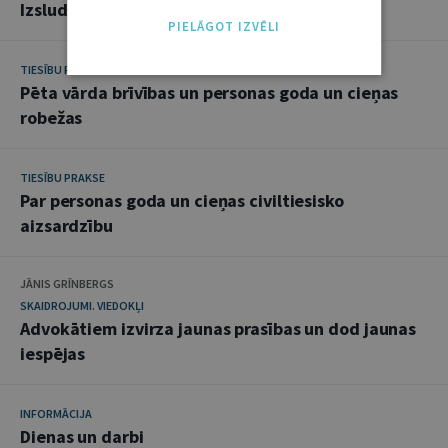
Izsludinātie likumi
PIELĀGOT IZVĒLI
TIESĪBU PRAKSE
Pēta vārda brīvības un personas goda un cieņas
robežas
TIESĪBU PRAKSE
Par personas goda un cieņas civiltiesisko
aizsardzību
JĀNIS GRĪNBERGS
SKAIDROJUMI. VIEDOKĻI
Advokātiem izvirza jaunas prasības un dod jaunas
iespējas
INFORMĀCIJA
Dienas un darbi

- - - -

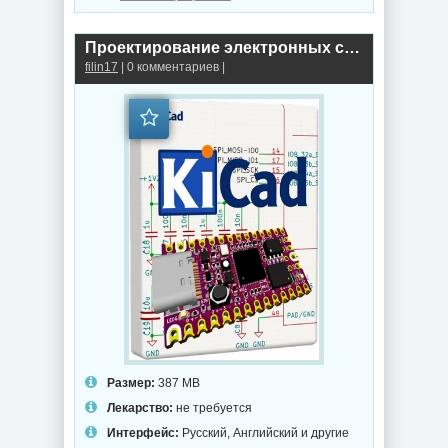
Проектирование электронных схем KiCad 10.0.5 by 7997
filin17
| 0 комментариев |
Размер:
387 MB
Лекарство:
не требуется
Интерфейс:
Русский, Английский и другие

- - - -

__JOB ITEM__
To answer, state the number of lines in the records holding the string "cieņas", and leave out everything else.

__REPLY__
2